Triple Canopy’s focus on listening—or hearing with intent—is tied to a long-standing concern with the modes of distracted viewing and reading that proliferate online, and that characterize the attention economy. The magazine’s residency at the Hammer Museum is a cornerstone of Two Ears and One Mouth, a forthcoming issue that addresses how we speak and listen and who has the right and capacity to be heard. (The other is “Parts of Speech,” an exhibition on public speech, organized with Public Fiction and the Museum of Contemporary Art Chicago, that hinges on a series of experimental lectures.)
- Geeta Dayal is an arts critic and journalist specializing in twentieth-century music, culture, and technology. She is the author of Another Green World, a book on Brian Eno (Bloomsbury, 2009), and is currently at work on a book on music.
- Gary Dauphin is a Los Angeles–based writer and editor whose work has appeared in Artforum, Bidoun, Essence, Interview, Lacanian Ink, TheRoot.com, Vibe, and the Village Voice, among other publications.
- Nina Sun Eidsheim is a professor of musicology at the University of California, Los Angeles. She’s the author of Sensing Sound: Singing and Listening as Vibrational Practice and The Race of Sound: Listening, Timbre, and Vocality in African American Music, to be published by Duke University Press in early 2019.
- Nikita Gale is an artist who lives in Los Angeles. Gale received an MFA in new genres at University of California, Los Angeles, in 2016. By engaging with materials that have properties that are simultaneously acoustic and protective, Gale examines the ways in which silence and noise function as political positions and conditions. Gale's work has recently been presented at the California African American Museum (Los Angeles) MoMA PS1 (New York), LACE (Los Angeles), the Visual Arts Center at the University of Texas at Austin, 56 Henry (New York), the Bemis Center (Omaha), Commonwealth and Council (Los Angeles), the Studio Museum in Harlem (New York), Rodeo Gallery (London), Martos Gallery (New York), and in “Made in L.A.” at the Hammer Museum (Los Angeles). Gale’s work has been published or featured in the New York Times, Texte zur Kunst, Artforum, Art in America, Frieze, Vogue, and Flash Art, among other publications. Gale currently serves on the Board of Directors for GREX, the West Coast affiliate of the A. K. Rice Institute for the Study of Social Systems.
- Daniela Gesundheit is a singer, songwriter, musician, composer, lyricist, and cantor living between Los Angeles and Toronto. She currently plays in the band Snowblink, a duo with Dan Goldman.
- David Horvitz is a half-Japanese Californian artist who was born in Los Angeles. He has recently had solo exhibitions at Chert, Berlin; Yvon Lambert Librarie, Paris; Fotomuseum Winterthur, Switzerland; Blum & Poe, Los Angeles; the New Museum, New York; Jan Mot, Brussels; Dawid Radziszewski Gallery, Warsaw; Statements, Art Basel; and Kunsthal Charlottenborg, Copenhagen.
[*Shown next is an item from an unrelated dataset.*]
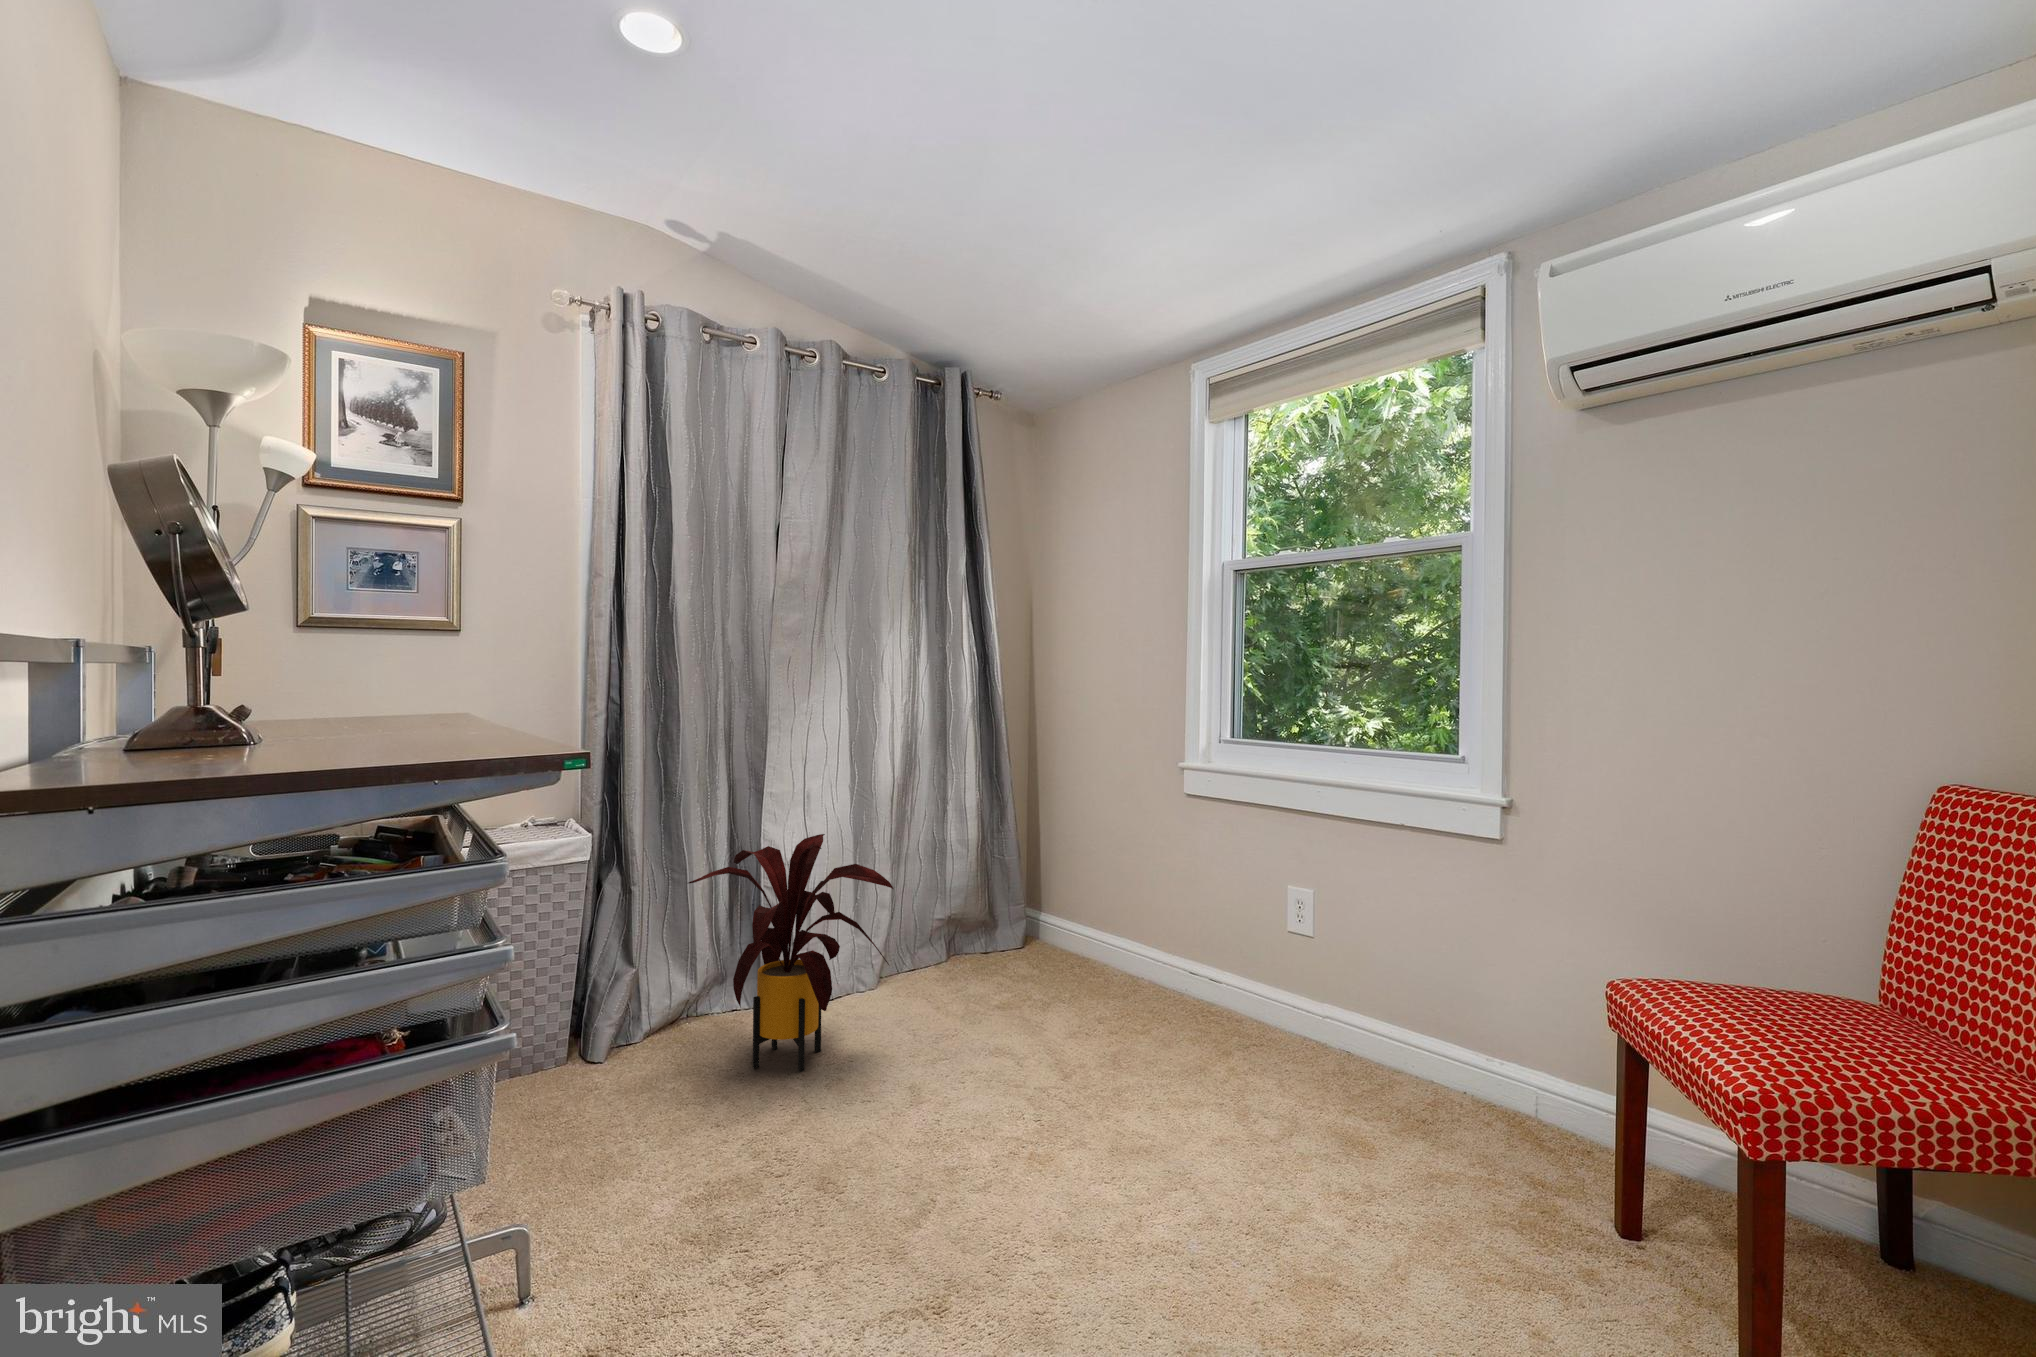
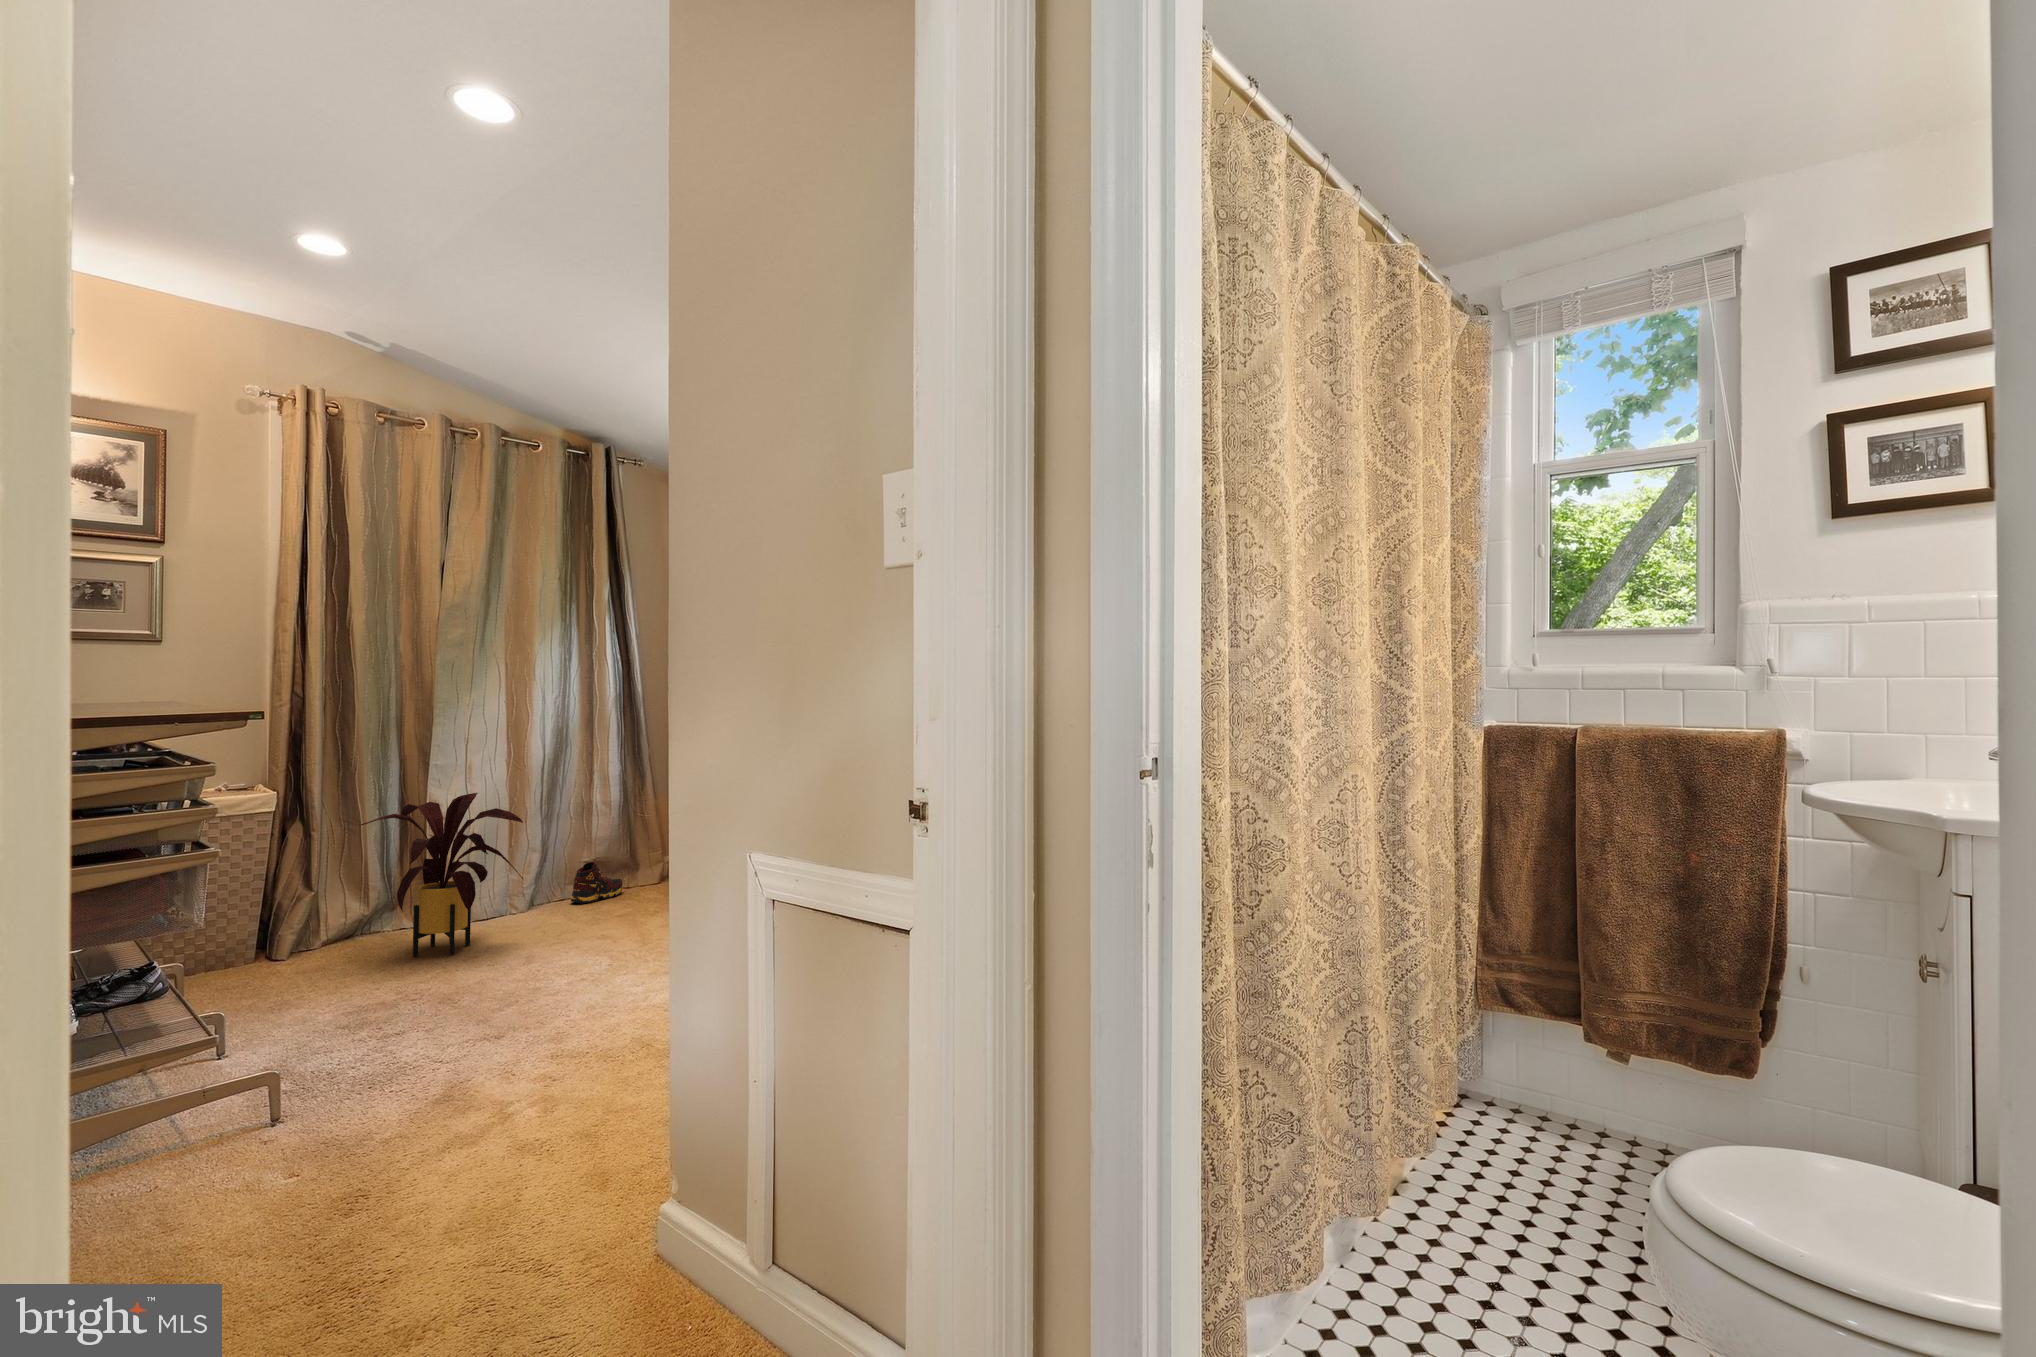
shoe: none [926,920,983,977] -> present [571,862,623,903]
- Sarah Kessler is a media scholar and television critic who teaches in the Annenberg School for Communication and Journalism at the University of Southern California. Her book project, Anachronism Effects, focuses on the cultural politics of voice and ventriloquism in transatlantic popular culture.
- Jasmine Nyende is a textile and performance artist from South Central Los Angeles. She is the lead vocalist for the black queer punk band FUPU!, and her art practice spans collaborative weaving, performative poetry, hand-knitted clothing, and sculpture.
- Karen Tongson is the author of Relocations: Queer Suburban Imaginaries (NYU Press, 2011) and a professor of English, gender studies and American studies and ethnicity at the University of Southern California. She has a forthcoming book from ForEdge Press called Why Karen Carpenter Matters, and two other books in progress: Normal Television: Critical Essays on Queer Spectatorship after the “New Normalcy,” and Empty Orchestra: Karaoke in Our Time.